Nutrition and Physical Activity (NPA) in the General Population Scoping Review (2020)
Nutrition and physical activity interventions have the potential to prevent and treat cardiometabolic risk factors. However, most adults living in the United States do not meet recommendations for fruits and vegetables intake or physical activity. Thus, it is important to examine availability of research on effective nutrition and physical activity interventions for adults in the “general” population, which includes those with or without cardiometabolic risk factors.
The objective of nutrition and physical activity in the general population scoping review is to describe the extent, range and nature of literature examining interventions to maintain or improve nutrition, physical activity and related outcomes in individuals who are non- or recreational athletes with or without cardiometabolic disease.
In non-athletes or recreational athletes with or without cardiometabolic disease, what is the extent, range and nature of literature examining assessment and intervention methods to improve or maintain both nutrition and physical activity and related outcomes?
For non-athletes or recreational athletes with or without cardiometabolic disease, what is the availability of research describing:
1. Individual-level nutrition and physical activity counseling or coaching provided by a nutrition or exercise practitioner to achieve or maintain adherence to dietary and physical activity recommendations and cardiometabolic and mental health outcomes?
- Which studies examine target populations trying to achieve (diagnosed disease) or maintain (non-diagnosed disease) cardiometabolic or mental health?
- Which types of practitioners are delivering the nutrition and physical activity interventions?
- Which behavioral counseling techniques (ex: motivational interviewing, transtheoretical model behavior change) are used to improve or maintain nutritional and physical activity and cardiometabolic or mental health outcomes?
2. A) Wearable technology and/or B) mobile application to achieve or maintain adherence to dietary and physical activity recommendations and cardiometabolic and mental health outcomes?
3. Effect of ergogenic aids on exercise/training outcomes, anthropometric measures and body composition?
- carbohydrate/electrolyte replacement (drinks, gels, chews, tablets [nuun])
- BCAA supplementation (leucine, isoleucine, valine)
- creatine supplements
- collagen supplements
- omega-3 supplements
- exogenous ketones
Target Population: Adults (18 years of age or older)
Search Dates: Primary studies: 2005-May 4, 2020; Systematic Reviews/Meta-Analyses: 2015-May 4, 2020
Location: Countries with developed economies
Intermediate Outcomes: Dietary intake, physical activity, body composition (FM, FFM, BMD), anthropometrics, glucose homeostasis measures/pre-diabetes, BP, lipid profile, intermediate CVD measures (ex: IMT, FMD), CRP. Intermediate outcomes must be measured before and after the trial. Physical activity should be specified in METs.
Health Outcomes: Mortality, quality of life, CVD/events, type 2 diabetes, metabolic syndrome, malnutrition (overweight/obesity/underweight), anxiety disorders, depression, osteoarthritis, osteoporosis/osteopenia, joint pain.
Study Design Preferences: Systematic reviews and evidence-based practice guidelines; controlled clinical trials (RCTs, NRCTs).
Download the complete search criteria (PDF).
Scoping Review Conclusion
Considerable research, including primary studies and systematic reviews, is available describing efficacy of mobile applications for nutrition and physical activity and ergogenic aids of interest. Practitioners can use recently published systematic reviews on these topics to guide practice. While there was consistent research published on the effects of nutrition and physical activity counseling or coaching provided by a dietitian and/or exercise practitioner, this research has not been synthesized for “general” population, including those with or without cardiometabolic risk. Systematic reviews examining efficacy of interventions delivered by trained practitioners may help define scope of practice for those working with the “general” population.

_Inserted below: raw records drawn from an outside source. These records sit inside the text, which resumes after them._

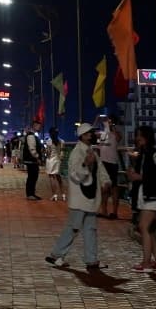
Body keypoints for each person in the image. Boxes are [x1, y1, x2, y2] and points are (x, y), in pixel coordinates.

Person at [46, 122, 102, 270]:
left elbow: (99, 169)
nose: (92, 135)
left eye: (91, 132)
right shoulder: (78, 152)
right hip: (81, 196)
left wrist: (106, 180)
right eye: (89, 133)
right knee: (74, 227)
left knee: (88, 228)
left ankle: (91, 259)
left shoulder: (90, 151)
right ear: (82, 136)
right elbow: (76, 173)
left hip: (87, 196)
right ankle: (57, 254)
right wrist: (85, 164)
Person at [126, 124, 156, 273]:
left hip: (152, 195)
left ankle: (146, 263)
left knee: (144, 227)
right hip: (144, 194)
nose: (137, 138)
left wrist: (140, 177)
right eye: (137, 136)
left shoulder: (154, 154)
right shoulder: (142, 154)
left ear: (146, 137)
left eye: (140, 136)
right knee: (148, 229)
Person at [96, 115, 124, 218]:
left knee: (113, 188)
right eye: (107, 121)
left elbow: (119, 138)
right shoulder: (102, 134)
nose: (107, 122)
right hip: (103, 162)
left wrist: (113, 127)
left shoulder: (116, 133)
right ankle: (104, 211)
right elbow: (97, 145)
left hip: (112, 163)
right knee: (104, 188)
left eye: (109, 121)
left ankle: (115, 212)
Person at [22, 120, 44, 200]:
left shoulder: (32, 135)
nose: (40, 127)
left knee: (32, 176)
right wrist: (37, 157)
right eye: (38, 126)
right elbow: (32, 149)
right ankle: (30, 194)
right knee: (32, 176)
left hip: (31, 160)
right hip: (31, 160)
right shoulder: (31, 136)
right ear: (34, 126)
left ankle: (31, 194)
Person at [44, 128, 65, 202]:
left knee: (52, 177)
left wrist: (45, 152)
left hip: (50, 160)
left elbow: (48, 153)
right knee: (59, 178)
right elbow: (62, 153)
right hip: (58, 160)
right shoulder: (62, 141)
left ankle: (54, 195)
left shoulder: (48, 141)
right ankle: (63, 195)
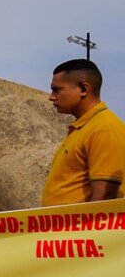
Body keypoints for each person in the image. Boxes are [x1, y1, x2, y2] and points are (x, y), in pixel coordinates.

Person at [42, 59, 125, 206]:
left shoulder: (104, 128)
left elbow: (104, 199)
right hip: (60, 228)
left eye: (57, 90)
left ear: (84, 90)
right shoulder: (84, 127)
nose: (51, 97)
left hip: (78, 228)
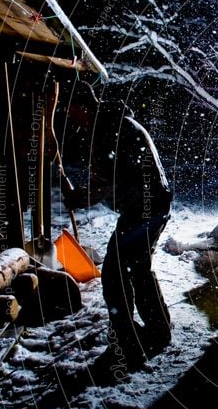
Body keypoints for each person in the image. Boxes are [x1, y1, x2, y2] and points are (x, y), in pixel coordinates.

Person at [63, 103, 172, 372]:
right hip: (155, 202)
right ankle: (159, 330)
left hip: (143, 207)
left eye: (71, 110)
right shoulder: (119, 123)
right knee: (138, 268)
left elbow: (104, 181)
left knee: (114, 274)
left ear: (84, 107)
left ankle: (126, 343)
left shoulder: (108, 129)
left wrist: (78, 197)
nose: (70, 116)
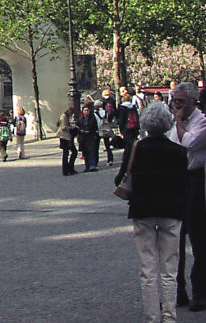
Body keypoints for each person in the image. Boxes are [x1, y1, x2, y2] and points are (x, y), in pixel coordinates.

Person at [114, 102, 188, 322]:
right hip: (171, 210)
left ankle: (152, 317)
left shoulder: (136, 148)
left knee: (148, 270)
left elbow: (120, 179)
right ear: (167, 124)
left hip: (143, 209)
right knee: (169, 270)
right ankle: (170, 316)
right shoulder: (179, 151)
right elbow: (184, 182)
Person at [167, 82, 206, 311]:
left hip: (195, 180)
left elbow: (189, 144)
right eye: (174, 100)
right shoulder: (175, 123)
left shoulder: (202, 122)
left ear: (192, 101)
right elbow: (173, 143)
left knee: (199, 239)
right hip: (178, 180)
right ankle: (178, 291)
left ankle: (200, 290)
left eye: (180, 101)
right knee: (175, 238)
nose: (176, 105)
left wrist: (180, 121)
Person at [77, 104, 100, 172]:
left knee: (92, 151)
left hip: (91, 136)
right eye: (85, 110)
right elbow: (78, 127)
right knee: (85, 152)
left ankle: (92, 166)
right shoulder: (80, 118)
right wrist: (81, 131)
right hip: (83, 137)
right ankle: (87, 166)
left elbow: (95, 127)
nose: (86, 111)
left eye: (87, 110)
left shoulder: (92, 118)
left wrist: (90, 131)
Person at [56, 106, 78, 176]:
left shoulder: (64, 116)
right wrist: (72, 127)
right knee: (67, 154)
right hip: (64, 137)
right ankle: (67, 169)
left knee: (69, 153)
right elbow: (64, 127)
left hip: (65, 137)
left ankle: (69, 168)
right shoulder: (64, 116)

- There were 170 articles including in the analysis, including one evidence-based practice guideline, 30 systematic reviews, 134 randomized controlled trials and five non-randomized controlled trials.
- There were 48 articles reporting the effect of nutrition and exercise counseling from a dietitian and/or exercise practitioner, though exercise practitioners were heterogeneous between studies. There were studies available targeting participants with and without cardiometabolic risk factors, but only two systematic reviews were included. Systematic reviews are needed to guide nutrition and physical activity counseling or coaching for the general population.
- There were 36 articles available reporting the effect of mobile applications for nutrition and physical activity, including 12 systematic reviews published since 2015. In addition, there were 87 studies included that examined the effects of ergogenic aids of interest on anthropometric and body composition measures as well as exercise performance, including 17 systematic
The systematic review and guideline is schedule to start in late December 2020.